ITK is implemented in C++. In addition, an automated wrapping process
generates interfaces between C++ and interpreted programming languages such
as Tcl, Java, and Python. This enables developers to create software using a
variety of programming languages. ITK's C++ implementation style is referred
to as generic programming. Such C++ templating means that the code is highly
efficient, and that the many software problems are discovered at compile-time,
rather than at run-time during program execution.

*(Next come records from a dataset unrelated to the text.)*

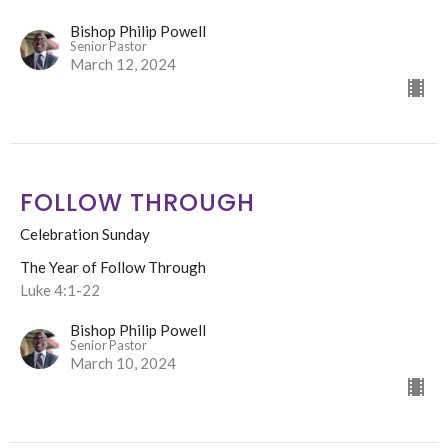
Bishop Philip Powell
Senior Pastor
March 12, 2024
FOLLOW THROUGH
Celebration Sunday
The Year of Follow Through
Luke 4:1-22
Bishop Philip Powell
Senior Pastor
March 10, 2024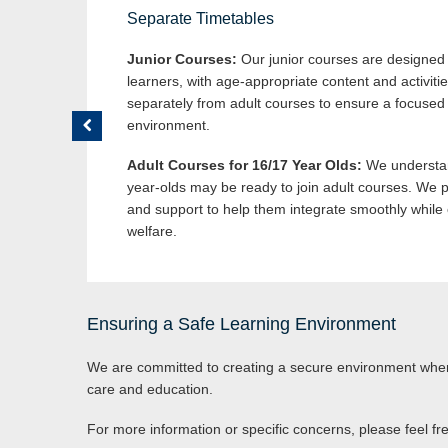
Separate Timetables
Junior Courses:
Our junior courses are designed s
learners, with age-appropriate content and activiti
separately from adult courses to ensure a focused
environment.
Adult Courses for 16/17 Year Olds:
We understan
year-olds may be ready to join adult courses. We p
and support to help them integrate smoothly while 
welfare.
Ensuring a Safe Learning Environment
We are committed to creating a secure environment where
care and education.
For more information or specific concerns, please feel fr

Because ITK is an open-source project, developers from around the world can
use, debug, maintain, and extend the software. ITK uses a model of software
development referred to as Extreme Programming. Extreme Programming collapses
the usual software creation methodology into a simultaneous and iterative
process of design-implement-test-release. The key features of Extreme
Programming are communication and testing. Communication among the members of
the ITK community is what helps manage the rapid evolution of the software.
Testing is what keeps the software stable. In ITK, an extensive testing
process is in place that measures the quality on a daily basis.